Welcoming the Wild Geese.
I don't know what it is about the cold. It might be the way cold's stillness takes hold of everything...the atmosphere, your breath, your expectations. Focus becomes so sharply held when icy breath passes over your lips and you begin to see the truest signs that a change of season is here, all around.
The older summer butterflies have begun to die, we're seeing the baby leaves of carrots emerge from soil that is finally chilled to their liking and the goldenrods are no longer golden but spent and brown. I found a group of dead fritillaries, queen butterflies and painted moths just last week, piled together in a soft and beautiful grave under the tall red and pink canopy of zinnias, their favorite spot on the farm.
The way that coldness seems to suddenly appear around these parts--so little transition from warm months to cold ever happens--it's cause for surprise and a sudden scrambling for a Texan's winter wardrobe.
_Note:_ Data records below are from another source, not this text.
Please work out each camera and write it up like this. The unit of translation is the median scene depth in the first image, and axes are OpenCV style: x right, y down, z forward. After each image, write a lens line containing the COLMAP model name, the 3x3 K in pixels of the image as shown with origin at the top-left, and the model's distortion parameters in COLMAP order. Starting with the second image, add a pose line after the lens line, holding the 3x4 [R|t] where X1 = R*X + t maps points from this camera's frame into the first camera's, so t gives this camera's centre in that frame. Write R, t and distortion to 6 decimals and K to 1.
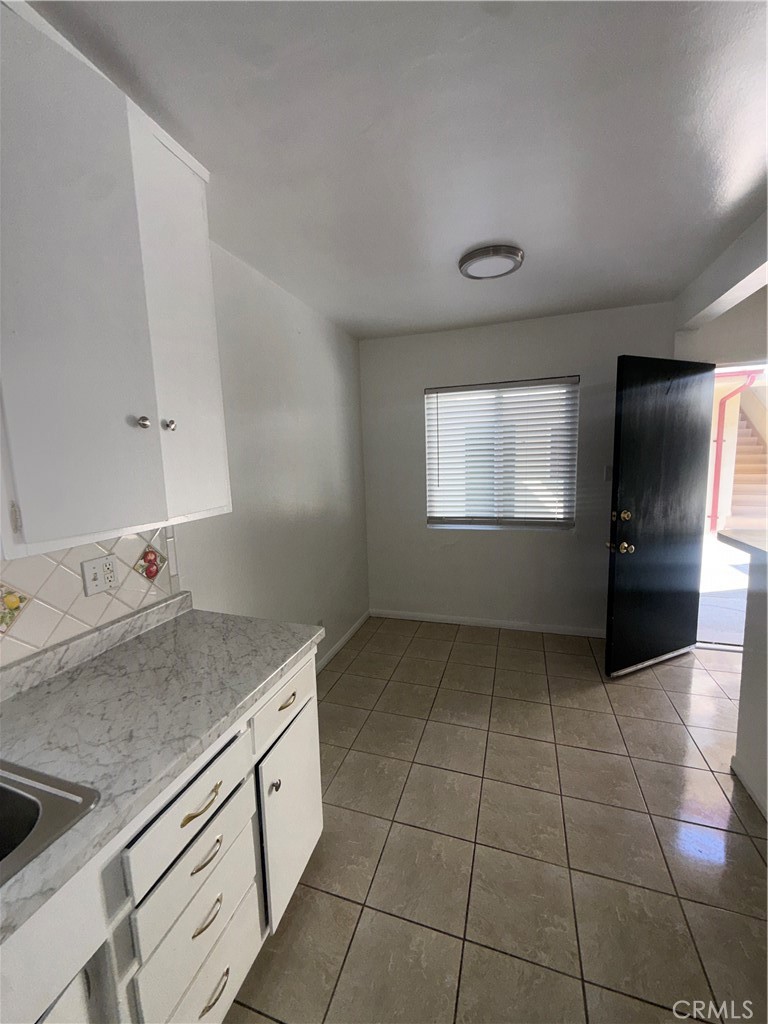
lens RADIAL K [[410.4, 0, 382.8], [0, 410.4, 510.4], [0, 0, 1]] dist [0.001068, 0.000023]
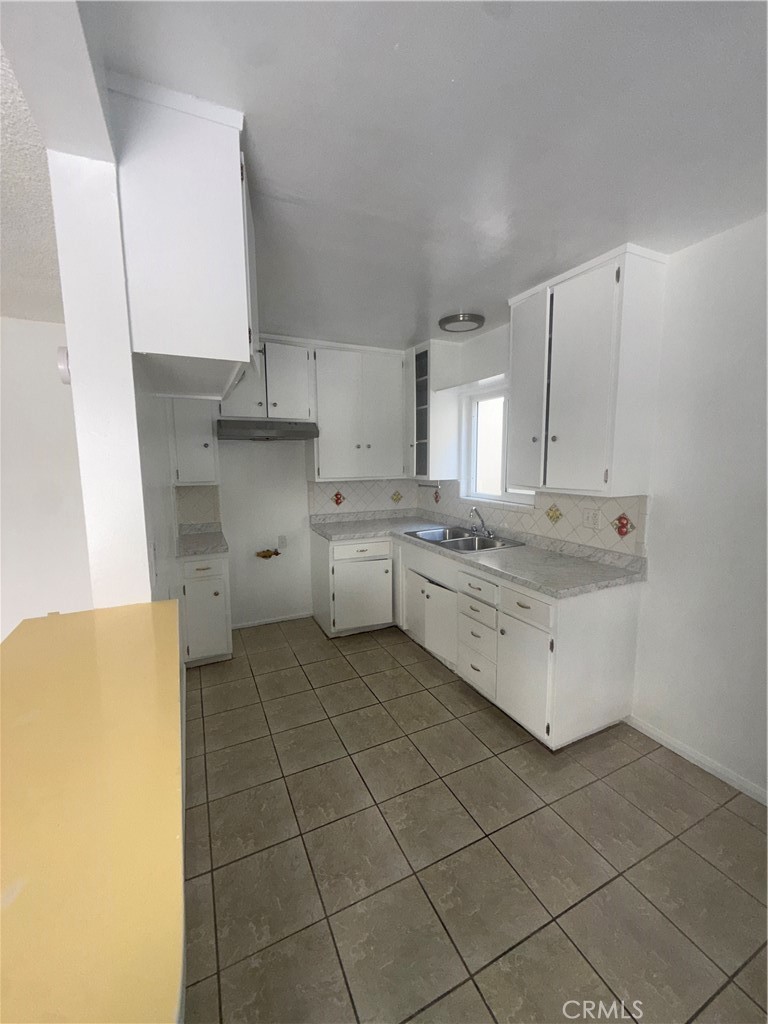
lens RADIAL K [[410.4, 0, 382.8], [0, 410.4, 510.4], [0, 0, 1]] dist [0.001068, 0.000023]
pose [[-0.718574, 0.122981, -0.684491, 1.345179], [-0.065473, 0.967906, 0.242635, -0.286218], [0.692362, 0.219167, -0.687460, 1.779937]]
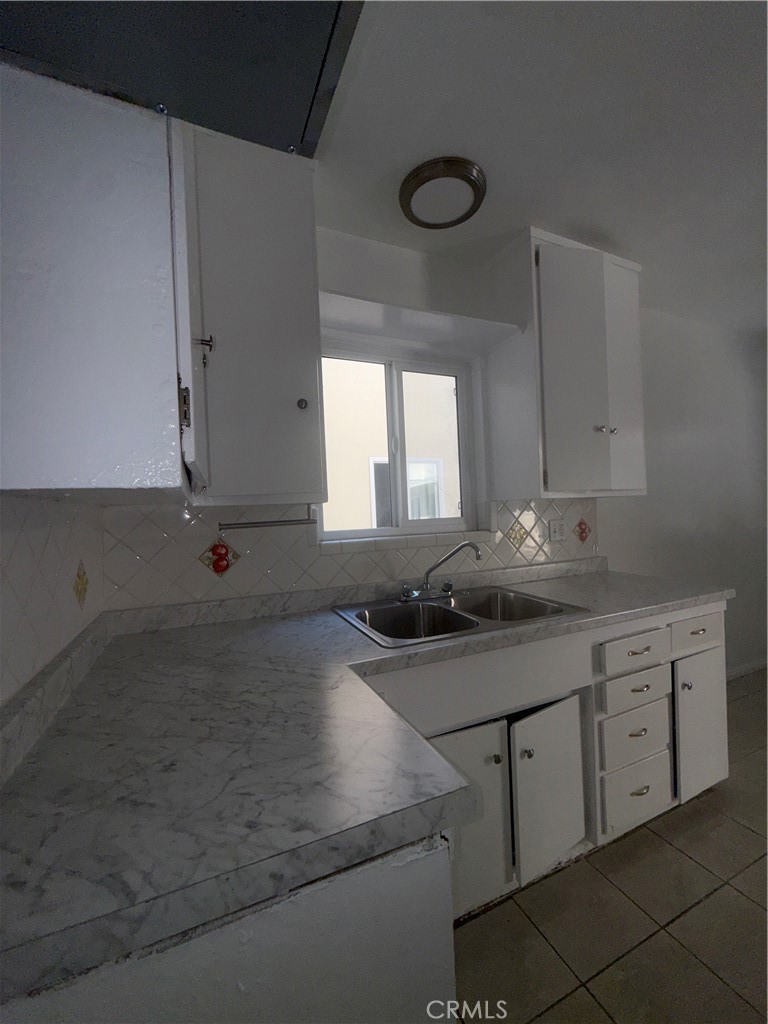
lens RADIAL K [[408.3, 0, 384.0], [0, 408.3, 512.0], [0, 0, 1]] dist [0.002762, 0.000355]
pose [[0.683520, 0.005238, -0.729913, 0.031758], [-0.082459, 0.994127, -0.070084, 0.284740], [0.725259, 0.108092, 0.679938, -0.684879]]
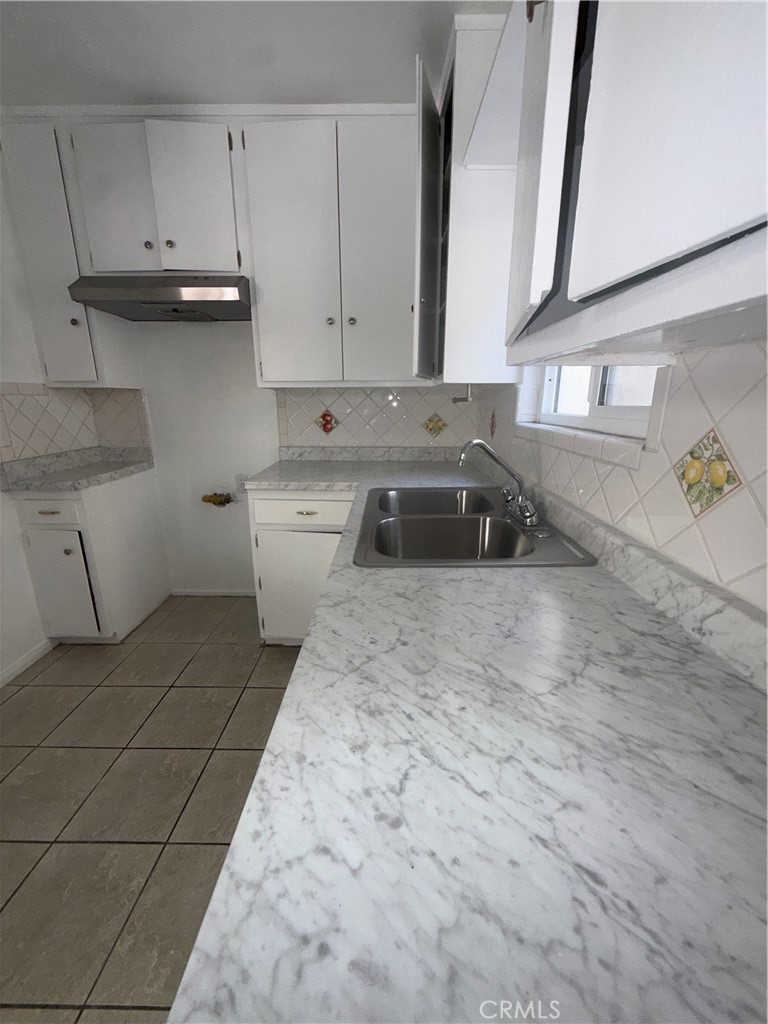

I myself am always overdressed for winter. Flannel onesies, long johns, scarves, gloves, thick fuzzy hats and multiple coats. I consider it my winter fur, a putting-on of down and extra weight to carry me through--- for while I love the cold, I hate to be cold.
Of course, I'm not the only one in the animal kingdom who grandly prepares for winter. Since early October we've spotted the first groups of migrating Canada geese, but in recent days their far-away squawkings have settled in to become the cold-weather soundtrack of the morning, re-playing itself everyday. Only yesterday, a small group of them, 20 or so, circled round and round, finally settling for a brief spell in our neighboring hay field, directly in front of a cluster of beehives. I didn't get much work done in the 25 minutes before they took off again.
This year, I keep coming back to Mary Oliver's poem "Wild Geese," which I only learned earlier this year from my best friend. I'd not been familiar with Mary Oliver's work before, but I've happily welcomed this poem into my closet of favorites.
You do not have to be good.
You do not have to walk on your knees
For a hundred miles through the desert, repenting.
You only have to let the soft animal of your body
love what it loves.
Tell me about your despair, yours, and I will tell you mine.
Meanwhile the world goes on.
Meanwhile the sun and the clear pebbles of the rain
are moving across the landscapes,
over the prairies and the deep trees,
the mountains and the rivers.
Meanwhile the wild geese, high in the clean blue air,
are heading home again.
Whoever you are, no matter how lonely,
the world offers itself to your imagination,
calls to you like the wild geese, harsh and exciting --
over and over announcing your place
in the family of things.
May you be safe, bundled and content as the wind continues to chill and winter works its way closer and closer.